FFWD: Mulege

This is easy to recall. I met Miron in Mulege and I wrote about that here. You should watch the documentary of his Baja FKT (successful) attempt, and how I was a small part of it.

After the wonderful days in San Ignacio, the ride from there to Mulege was four or five days and flowed past El Datil on the Pacific then across the peninsula to the Sea of Cortez side. But I would also take a side route over to San Juanico which was south of El Datil on the Pacific. This is a place Scott Miller had mentioned to me a few times as Scorpion Bay. When I saw it, yes, it was a wonderful surf break like he described and it was a sleepy town to back it up. I roomed there for one or two nights before backing out and heading over to Mulege, which would be my next waypoint. I would stay for two nights, again, to just take it easy and absorb the ambiance of a seaside village but with the complication of meeting up with Miron too. This was the point at which I would hire a boat to take us across the bay of Conception and land us on “Hornitos” point. From there I would pedal southward along the best dirt roads of the entire ride, along the peninsula of the bay of Concepcion. Miron was gone the second we landed there at Hornitos. And after spending the day out there I was wrapped back around to highway 1 and heading inland again as the sun set. I would camp at a truck stop that night, down in a riverbed, a stones throw from the highway.
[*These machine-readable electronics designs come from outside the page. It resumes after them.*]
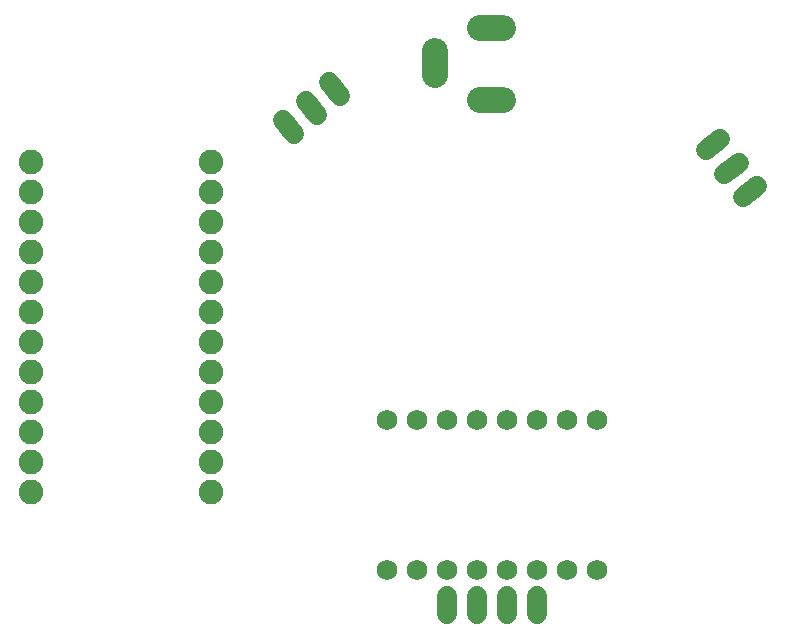
<source format=gbr>
G04 EAGLE Gerber RS-274X export*
G75*
%MOMM*%
%FSLAX34Y34*%
%LPD*%
%INSoldermask Top*%
%IPPOS*%
%AMOC8*
5,1,8,0,0,1.08239X$1,22.5*%
G01*
%ADD10C,2.082800*%
%ADD11C,1.727200*%
%ADD12C,2.203200*%
%ADD13C,1.727200*%


D10*
X-389890Y132080D03*
X-389890Y106680D03*
X-389890Y81280D03*
X-389890Y55880D03*
X-389890Y30480D03*
X-389890Y5080D03*
X-389890Y-20320D03*
X-389890Y-45720D03*
X-389890Y-71120D03*
X-389890Y-96520D03*
X-389890Y-121920D03*
X-389890Y-147320D03*
X-237490Y-147320D03*
X-237490Y-121920D03*
X-237490Y-96520D03*
X-237490Y-71120D03*
X-237490Y-45720D03*
X-237490Y-20320D03*
X-237490Y5080D03*
X-237490Y30480D03*
X-237490Y55880D03*
X-237490Y81280D03*
X-237490Y106680D03*
X-237490Y132080D03*
D11*
X88900Y-86360D03*
X63500Y-86360D03*
X38100Y-86360D03*
X12700Y-86360D03*
X-12700Y-86360D03*
X-38100Y-86360D03*
X-63500Y-86360D03*
X-88900Y-86360D03*
X-88900Y-213360D03*
X-63500Y-213360D03*
X-38100Y-213360D03*
X-12700Y-213360D03*
X12700Y-213360D03*
X38100Y-213360D03*
X63500Y-213360D03*
X88900Y-213360D03*
D12*
X10000Y184900D02*
X-10000Y184900D01*
X-10000Y245900D02*
X10000Y245900D01*
X-48000Y225900D02*
X-48000Y205900D01*
D13*
X212790Y102276D02*
X224816Y111638D01*
X209213Y131681D02*
X197187Y122319D01*
X181584Y142362D02*
X193610Y151724D01*
X38100Y-234950D02*
X38100Y-250190D01*
X12700Y-250190D02*
X12700Y-234950D01*
X-12700Y-234950D02*
X-12700Y-250190D01*
X-38100Y-250190D02*
X-38100Y-234950D01*
X-127918Y187991D02*
X-137571Y199785D01*
X-157226Y183697D02*
X-147574Y171903D01*
X-167229Y155815D02*
X-176882Y167609D01*
M02*

</source>
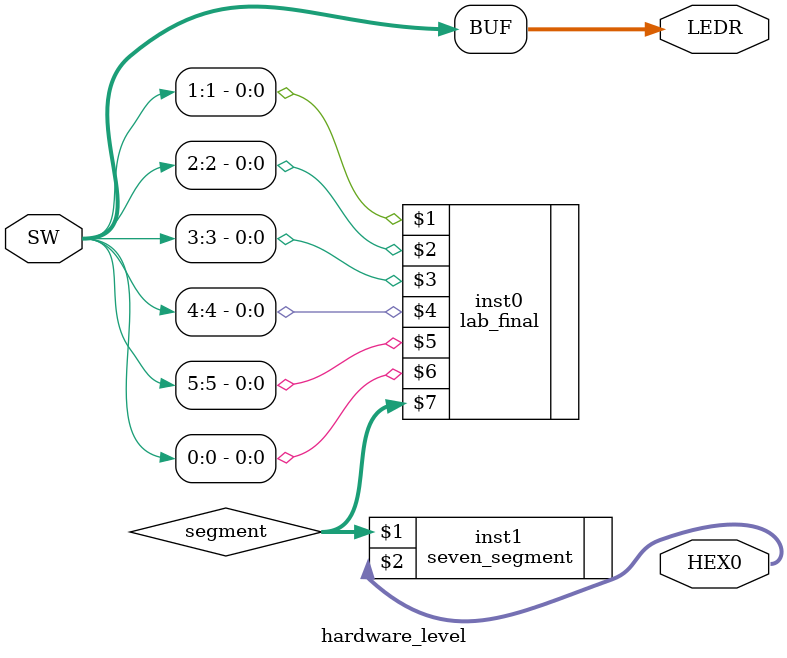
<source format=v>
module hardware_level(SW,LEDR,HEX0);

	input wire [5:0]SW;
	output wire [6:0]HEX0;
	output wire [5:0]LEDR;
	
	wire [3:0] segment;
	
	assign LEDR=SW;
	
	lab_final inst0(SW[1],SW[2],SW[3],SW[4],SW[5],SW[0],segment);
	
	seven_segment inst1(segment,HEX0);
	
endmodule

</source>
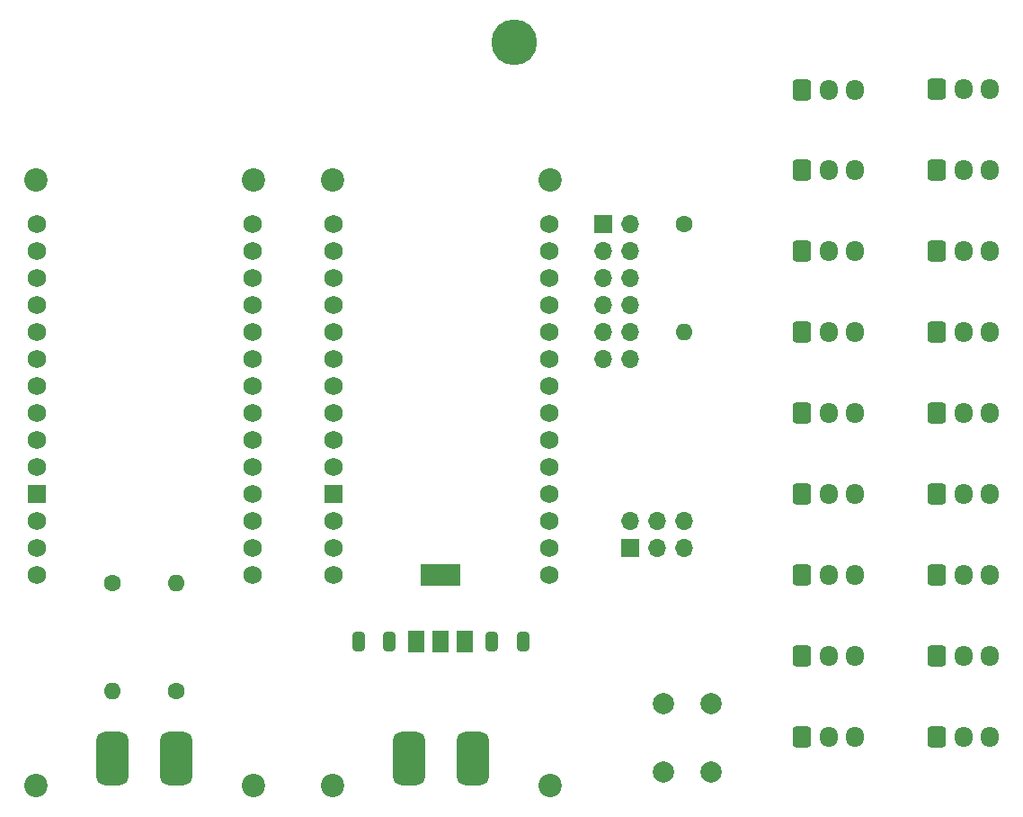
<source format=gbr>
%TF.GenerationSoftware,KiCad,Pcbnew,7.0.10-1.fc39*%
%TF.CreationDate,2024-03-03T09:54:11-06:00*%
%TF.ProjectId,mkr-sensor-shield-with-modem,6d6b722d-7365-46e7-936f-722d73686965,rev?*%
%TF.SameCoordinates,Original*%
%TF.FileFunction,Soldermask,Top*%
%TF.FilePolarity,Negative*%
%FSLAX46Y46*%
G04 Gerber Fmt 4.6, Leading zero omitted, Abs format (unit mm)*
G04 Created by KiCad (PCBNEW 7.0.10-1.fc39) date 2024-03-03 09:54:11*
%MOMM*%
%LPD*%
G01*
G04 APERTURE LIST*
G04 Aperture macros list*
%AMRoundRect*
0 Rectangle with rounded corners*
0 $1 Rounding radius*
0 $2 $3 $4 $5 $6 $7 $8 $9 X,Y pos of 4 corners*
0 Add a 4 corners polygon primitive as box body*
4,1,4,$2,$3,$4,$5,$6,$7,$8,$9,$2,$3,0*
0 Add four circle primitives for the rounded corners*
1,1,$1+$1,$2,$3*
1,1,$1+$1,$4,$5*
1,1,$1+$1,$6,$7*
1,1,$1+$1,$8,$9*
0 Add four rect primitives between the rounded corners*
20,1,$1+$1,$2,$3,$4,$5,0*
20,1,$1+$1,$4,$5,$6,$7,0*
20,1,$1+$1,$6,$7,$8,$9,0*
20,1,$1+$1,$8,$9,$2,$3,0*%
G04 Aperture macros list end*
%ADD10RoundRect,0.250000X-0.600000X-0.725000X0.600000X-0.725000X0.600000X0.725000X-0.600000X0.725000X0*%
%ADD11O,1.700000X1.950000*%
%ADD12RoundRect,0.250000X-0.325000X-0.650000X0.325000X-0.650000X0.325000X0.650000X-0.325000X0.650000X0*%
%ADD13RoundRect,0.750000X-0.750000X-1.750000X0.750000X-1.750000X0.750000X1.750000X-0.750000X1.750000X0*%
%ADD14R,1.500000X2.000000*%
%ADD15R,3.800000X2.000000*%
%ADD16C,4.300000*%
%ADD17C,1.600000*%
%ADD18O,1.600000X1.600000*%
%ADD19C,2.000000*%
%ADD20R,1.700000X1.700000*%
%ADD21O,1.700000X1.700000*%
%ADD22C,2.200000*%
%ADD23C,1.727200*%
%ADD24R,1.727200X1.727200*%
%ADD25RoundRect,0.250000X0.325000X0.650000X-0.325000X0.650000X-0.325000X-0.650000X0.325000X-0.650000X0*%
G04 APERTURE END LIST*
D10*
%TO.C,J14*%
X197682000Y-82075200D03*
D11*
X200182000Y-82075200D03*
X202682000Y-82075200D03*
%TD*%
D10*
%TO.C,J7*%
X184982000Y-97315200D03*
D11*
X187482000Y-97315200D03*
X189982000Y-97315200D03*
%TD*%
D12*
%TO.C,C2*%
X155742000Y-103660000D03*
X158692000Y-103660000D03*
%TD*%
D10*
%TO.C,J11*%
X197682000Y-59215200D03*
D11*
X200182000Y-59215200D03*
X202682000Y-59215200D03*
%TD*%
D10*
%TO.C,J13*%
X197682000Y-74455200D03*
D11*
X200182000Y-74455200D03*
X202682000Y-74455200D03*
%TD*%
D10*
%TO.C,J15*%
X197682000Y-89695200D03*
D11*
X200182000Y-89695200D03*
X202682000Y-89695200D03*
%TD*%
D10*
%TO.C,J12*%
X197682000Y-66835200D03*
D11*
X200182000Y-66835200D03*
X202682000Y-66835200D03*
%TD*%
D13*
%TO.C,J21*%
X147942000Y-114660000D03*
X153942000Y-114660000D03*
%TD*%
D10*
%TO.C,J17*%
X197682000Y-104935200D03*
D11*
X200182000Y-104935200D03*
X202682000Y-104935200D03*
%TD*%
D10*
%TO.C,J16*%
X197682000Y-97315200D03*
D11*
X200182000Y-97315200D03*
X202682000Y-97315200D03*
%TD*%
D10*
%TO.C,J5*%
X184982000Y-82075200D03*
D11*
X187482000Y-82075200D03*
X189982000Y-82075200D03*
%TD*%
D10*
%TO.C,J1*%
X184982000Y-51720000D03*
D11*
X187482000Y-51720000D03*
X189982000Y-51720000D03*
%TD*%
D14*
%TO.C,U1*%
X148642000Y-103660000D03*
X150942000Y-103660000D03*
X153242000Y-103660000D03*
D15*
X150942000Y-97360000D03*
%TD*%
D16*
%TO.C,H1*%
X157842000Y-47200000D03*
%TD*%
D10*
%TO.C,J8*%
X184982000Y-104935200D03*
D11*
X187482000Y-104935200D03*
X189982000Y-104935200D03*
%TD*%
D17*
%TO.C,R1*%
X173892000Y-64295200D03*
D18*
X173892000Y-74455200D03*
%TD*%
D10*
%TO.C,J4*%
X184982000Y-74455200D03*
D11*
X187482000Y-74455200D03*
X189982000Y-74455200D03*
%TD*%
D19*
%TO.C,SW1*%
X176437000Y-109430000D03*
X176437000Y-115930000D03*
X171937000Y-109430000D03*
X171937000Y-115930000D03*
%TD*%
D10*
%TO.C,J9*%
X184982000Y-112555200D03*
D11*
X187482000Y-112555200D03*
X189982000Y-112555200D03*
%TD*%
D17*
%TO.C,R3*%
X126002000Y-108310000D03*
D18*
X126002000Y-98150000D03*
%TD*%
D10*
%TO.C,J3*%
X184982000Y-66835200D03*
D11*
X187482000Y-66835200D03*
X189982000Y-66835200D03*
%TD*%
D20*
%TO.C,J19*%
X166272000Y-64295200D03*
D21*
X168812000Y-64295200D03*
X166272000Y-66835200D03*
X168812000Y-66835200D03*
X166272000Y-69375200D03*
X168812000Y-69375200D03*
X166272000Y-71915200D03*
X168812000Y-71915200D03*
X166272000Y-74455200D03*
X168812000Y-74455200D03*
X166272000Y-76995200D03*
X168812000Y-76995200D03*
%TD*%
D10*
%TO.C,J2*%
X184982000Y-59215200D03*
D11*
X187482000Y-59215200D03*
X189982000Y-59215200D03*
%TD*%
D22*
%TO.C,A2*%
X112842000Y-117200000D03*
X133342000Y-117200000D03*
X112842000Y-60200000D03*
X133342000Y-60200000D03*
D23*
X112932000Y-92235200D03*
X112932000Y-97315200D03*
X133252000Y-94775200D03*
X133252000Y-92235200D03*
X133252000Y-89695200D03*
X133252000Y-87155200D03*
X133252000Y-84615200D03*
X133252000Y-82075200D03*
X133252000Y-79535200D03*
X133252000Y-97315200D03*
X133252000Y-76995200D03*
X133252000Y-74455200D03*
X133252000Y-71915200D03*
X133252000Y-69375200D03*
X133252000Y-66835200D03*
X133252000Y-64295200D03*
X112932000Y-64295200D03*
X112932000Y-66835200D03*
X112932000Y-69375200D03*
X112932000Y-71915200D03*
X112932000Y-74455200D03*
X112932000Y-76995200D03*
X112932000Y-79535200D03*
X112932000Y-82075200D03*
X112932000Y-84615200D03*
D24*
X112932000Y-89695200D03*
D23*
X112932000Y-87155200D03*
X112932000Y-94775200D03*
%TD*%
D10*
%TO.C,J18*%
X197682000Y-112555200D03*
D11*
X200182000Y-112555200D03*
X202682000Y-112555200D03*
%TD*%
D17*
%TO.C,R2*%
X120002000Y-98150000D03*
D18*
X120002000Y-108310000D03*
%TD*%
D22*
%TO.C,A1*%
X140782000Y-117200000D03*
X161282000Y-117200000D03*
X140782000Y-60200000D03*
X161282000Y-60200000D03*
D23*
X140872000Y-92235200D03*
X140872000Y-97315200D03*
X161192000Y-94775200D03*
X161192000Y-92235200D03*
X161192000Y-89695200D03*
X161192000Y-87155200D03*
X161192000Y-84615200D03*
X161192000Y-82075200D03*
X161192000Y-79535200D03*
X161192000Y-97315200D03*
X161192000Y-76995200D03*
X161192000Y-74455200D03*
X161192000Y-71915200D03*
X161192000Y-69375200D03*
X161192000Y-66835200D03*
X161192000Y-64295200D03*
X140872000Y-64295200D03*
X140872000Y-66835200D03*
X140872000Y-69375200D03*
X140872000Y-71915200D03*
X140872000Y-74455200D03*
X140872000Y-76995200D03*
X140872000Y-79535200D03*
X140872000Y-82075200D03*
X140872000Y-84615200D03*
D24*
X140872000Y-89695200D03*
D23*
X140872000Y-87155200D03*
X140872000Y-94775200D03*
%TD*%
D10*
%TO.C,J6*%
X184982000Y-89695200D03*
D11*
X187482000Y-89695200D03*
X189982000Y-89695200D03*
%TD*%
D10*
%TO.C,J10*%
X197682000Y-51595200D03*
D11*
X200182000Y-51595200D03*
X202682000Y-51595200D03*
%TD*%
D25*
%TO.C,C1*%
X146142000Y-103660000D03*
X143192000Y-103660000D03*
%TD*%
D20*
%TO.C,J20*%
X168812000Y-94775200D03*
D21*
X168812000Y-92235200D03*
X171352000Y-94775200D03*
X171352000Y-92235200D03*
X173892000Y-94775200D03*
X173892000Y-92235200D03*
%TD*%
D13*
%TO.C,J23*%
X120002000Y-114660000D03*
X126002000Y-114660000D03*
%TD*%
M02*

</source>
There was an obvious duality or dilemma forming for me. It was the contrast of amenity, and staying out on the bike. I don’t suppose this is a ubiquitous issue among cyclists doing this kind of thing, but it seemed a typical juxtaposition. The riding is hard, even at a mild pace, it is akin to any toil, and so comfort is sought, and the mind plays tricks, considers and denies what becomes available from village to rancho to town.

I was experiencing a push and pull for what civilization provides while, when out on the bike, I found the most peace I will probably ever know. I wanted both and on this tour, I was getting both. And it was appropriate and obvious and became a defining truth of who I was in the face of wilderness; that I am a product of my experience and I am not made to live on the bike, at least not with the mindset I had.

I would sink into this dilemma heavily as I moved down and into San Javier, the ostensible end of the “Missions” section of my tour of Baja and a major conclusion in itself. I would stay there again in a back hut of a family home, I believe it was for a week. More on that later. There were many miles still to go.